Ce modèle théorique d’une machine à voyager dans le temps se heurte néanmoins à un météorite logique, qui a pour nom « paradoxe du grand-père ». Supposons que je voyage dans le passé pour assassiner grand-papa avant qu’il ne devienne le père de mon père, et que je le tue : immédiatement, je meurs, ou plutôt je disparais dans je ne sais quelles limbes. Mon pater n’ayant jamais existé, puisque je suis descendu dans le temps pour illiminer son père avant qu’il ne lui donne naissance, je ne peux moi-même exister. Et puisque je n’existe pas, je ne peux plus m’engouffrer dans l’ascenseur du passé afin de commettre cette irréparable bêtise. Je m’enferme donc moi-même dans un paradoxe qui démontre l’impossibilité du voyage dans le temps. Mais il y a un moyen d’échapper à ce nœud très « dickien » : il suffit d’imaginer qu’au moment où je plonge au cœur du passé, l’histoire se scinde en deux branches. Dans l’une, mon grand-père n’est pas mon grand-père, mais un homme qui se fait descendre par un sale individu sorti d’un engin spatio-temporel. Dans l’autre, mon grand-père est bien le mien, il a des enfants et des petits-enfants, dont moi qui entre dans une machine à remonter le temps mais qui, dans le passé, assassine un inconnu. C’est possible, explique le physicien – forcément quantique – David Deutsch, car en réalité je ne visite pas le passé de mon univers à moi, mais celui d’un univers parallèle collé au mien dans le mille-feuille cosmique.

La solution au paradoxe du grand-père ne rejette pas le spectre du décès. Mais offre au contraire la possibilité d’en multiplier les facettes, en autant d’univers parallèles que de voyages dans le temps. Telle est l’issue positive de mon délire de souvenir du futur : les mondes parallèles. Qui dit mondes parallèles suppose en effet une multiplicité de futurs, mais aussi une ribambelle de souvenirs. Dit autrement : pour résister à la tyrannie du présent, et contrer la dialectique des nombreux ayatollahs qui, au nom de la réalité, voudraient réduire le passé comme le futur à une vérité unique, il convient de décliner mon oxymore au pluriel : non pas le souvenir d’un seul futur, mais les souvenirs d’un grand nombre de futurs.

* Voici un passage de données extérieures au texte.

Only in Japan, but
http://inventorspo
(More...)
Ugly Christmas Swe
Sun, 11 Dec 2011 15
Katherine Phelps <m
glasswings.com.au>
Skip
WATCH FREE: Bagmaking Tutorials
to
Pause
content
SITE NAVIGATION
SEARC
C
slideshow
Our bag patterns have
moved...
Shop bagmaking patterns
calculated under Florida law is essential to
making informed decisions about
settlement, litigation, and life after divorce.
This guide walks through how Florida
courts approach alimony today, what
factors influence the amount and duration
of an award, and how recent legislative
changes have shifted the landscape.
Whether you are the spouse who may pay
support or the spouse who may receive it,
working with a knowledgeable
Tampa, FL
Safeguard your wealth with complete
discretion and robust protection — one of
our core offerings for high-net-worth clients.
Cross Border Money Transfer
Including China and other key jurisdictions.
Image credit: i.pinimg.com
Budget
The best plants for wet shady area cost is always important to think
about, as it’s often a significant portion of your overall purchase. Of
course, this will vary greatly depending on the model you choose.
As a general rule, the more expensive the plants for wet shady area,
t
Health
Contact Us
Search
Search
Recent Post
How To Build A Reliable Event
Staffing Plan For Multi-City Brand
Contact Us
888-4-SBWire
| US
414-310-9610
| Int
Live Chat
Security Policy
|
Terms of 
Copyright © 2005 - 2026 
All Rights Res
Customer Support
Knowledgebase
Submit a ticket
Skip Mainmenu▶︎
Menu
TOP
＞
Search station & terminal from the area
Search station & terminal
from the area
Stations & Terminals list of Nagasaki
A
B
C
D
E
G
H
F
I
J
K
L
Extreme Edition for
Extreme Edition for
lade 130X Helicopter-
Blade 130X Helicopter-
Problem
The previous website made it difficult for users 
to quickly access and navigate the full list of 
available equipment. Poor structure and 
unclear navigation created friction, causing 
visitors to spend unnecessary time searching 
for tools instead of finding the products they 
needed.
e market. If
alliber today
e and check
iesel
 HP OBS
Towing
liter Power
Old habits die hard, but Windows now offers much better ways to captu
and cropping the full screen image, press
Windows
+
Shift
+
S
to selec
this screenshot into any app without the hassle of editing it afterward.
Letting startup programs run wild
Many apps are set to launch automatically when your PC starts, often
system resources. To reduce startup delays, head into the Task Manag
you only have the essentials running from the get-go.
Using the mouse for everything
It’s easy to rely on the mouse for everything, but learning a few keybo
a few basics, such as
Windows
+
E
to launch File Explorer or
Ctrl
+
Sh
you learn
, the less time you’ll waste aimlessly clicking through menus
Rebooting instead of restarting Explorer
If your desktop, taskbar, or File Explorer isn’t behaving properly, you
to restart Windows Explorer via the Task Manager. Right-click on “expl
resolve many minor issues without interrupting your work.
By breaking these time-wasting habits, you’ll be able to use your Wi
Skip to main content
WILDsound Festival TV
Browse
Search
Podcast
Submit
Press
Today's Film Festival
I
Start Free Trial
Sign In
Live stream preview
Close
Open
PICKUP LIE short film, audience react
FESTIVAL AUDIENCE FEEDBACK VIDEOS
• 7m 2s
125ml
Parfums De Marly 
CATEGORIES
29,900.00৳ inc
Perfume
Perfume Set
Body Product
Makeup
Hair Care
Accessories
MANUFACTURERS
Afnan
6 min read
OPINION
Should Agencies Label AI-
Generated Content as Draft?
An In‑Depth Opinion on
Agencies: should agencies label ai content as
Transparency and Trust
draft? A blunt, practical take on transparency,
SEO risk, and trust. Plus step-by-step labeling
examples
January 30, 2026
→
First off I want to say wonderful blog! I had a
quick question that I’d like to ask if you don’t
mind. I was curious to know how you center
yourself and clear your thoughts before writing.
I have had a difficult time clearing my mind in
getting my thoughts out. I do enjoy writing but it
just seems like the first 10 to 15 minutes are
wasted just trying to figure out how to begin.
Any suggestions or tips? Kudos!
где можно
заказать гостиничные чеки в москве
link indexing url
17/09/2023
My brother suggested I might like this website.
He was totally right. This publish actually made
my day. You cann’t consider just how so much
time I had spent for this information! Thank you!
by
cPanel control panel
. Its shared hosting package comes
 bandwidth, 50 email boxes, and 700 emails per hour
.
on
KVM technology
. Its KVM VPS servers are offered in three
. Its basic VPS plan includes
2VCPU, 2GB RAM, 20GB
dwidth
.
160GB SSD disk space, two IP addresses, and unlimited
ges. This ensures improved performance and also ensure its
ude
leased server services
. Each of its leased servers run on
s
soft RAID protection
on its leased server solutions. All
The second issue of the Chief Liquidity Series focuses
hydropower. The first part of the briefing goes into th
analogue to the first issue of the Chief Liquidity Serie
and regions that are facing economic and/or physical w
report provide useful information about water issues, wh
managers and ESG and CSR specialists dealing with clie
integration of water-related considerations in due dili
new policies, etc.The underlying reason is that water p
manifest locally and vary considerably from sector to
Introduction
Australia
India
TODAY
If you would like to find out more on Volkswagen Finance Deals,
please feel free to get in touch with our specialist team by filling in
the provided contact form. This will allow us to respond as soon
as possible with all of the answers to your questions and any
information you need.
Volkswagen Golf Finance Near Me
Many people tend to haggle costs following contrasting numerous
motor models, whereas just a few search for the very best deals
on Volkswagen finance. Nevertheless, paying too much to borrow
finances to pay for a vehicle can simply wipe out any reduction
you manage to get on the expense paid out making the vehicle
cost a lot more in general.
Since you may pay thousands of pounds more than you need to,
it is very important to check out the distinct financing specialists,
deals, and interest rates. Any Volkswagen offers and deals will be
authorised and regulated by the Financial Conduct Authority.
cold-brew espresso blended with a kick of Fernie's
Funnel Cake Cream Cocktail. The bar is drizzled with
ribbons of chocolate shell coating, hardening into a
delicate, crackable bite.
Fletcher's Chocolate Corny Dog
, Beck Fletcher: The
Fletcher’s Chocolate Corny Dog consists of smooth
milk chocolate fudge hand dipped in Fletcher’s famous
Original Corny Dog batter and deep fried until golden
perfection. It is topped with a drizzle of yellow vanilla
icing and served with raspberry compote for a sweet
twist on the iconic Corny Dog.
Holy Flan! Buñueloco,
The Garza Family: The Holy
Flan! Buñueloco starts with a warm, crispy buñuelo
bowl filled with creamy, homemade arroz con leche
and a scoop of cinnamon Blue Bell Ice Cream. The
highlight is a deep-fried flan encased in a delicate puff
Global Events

Pour reprendre le terme des hermétistes du Moyen Âge tel Giordano Bruno, il ne peut y avoir de jubilatoires souvenirs du futur sans une pluralité des mondes. Plein de mondes possibles. Plein de futurs. Plein de souvenirs de ces futurs. Et donc une ouverture à la totale incertitude de nos actes. Au grain de sable dans la machine. Au bug. Au détournement. À la poésie naturelle. La mort y est commune, variant ses apparitions et ses figures selon les mondes alternatifs visités – ou ignorés. Ou plutôt faudrait-il parler de toutes les morts, grandes ou minuscules. Comme l’ironie ou l’auto-dérision, ces petites morts ne tuent que le crétinisme qui prend ses aises au-dedans ou en dehors de nous.

1 Philip K. Dick, « Un p’tit quelque chose pour nous, les temponautes ! » (1973), dans Nouvelles, 1963-1981, Denoël/Présence (1998), p. 510-541.
2 Ces élucubrations sur le voyage dans le temps s’inspirent d’un article d’Actuel de juin 1992 : « Deux modèles de machines à voyager dans le temps viennent de sortir des crânes », par Léon Mercadet.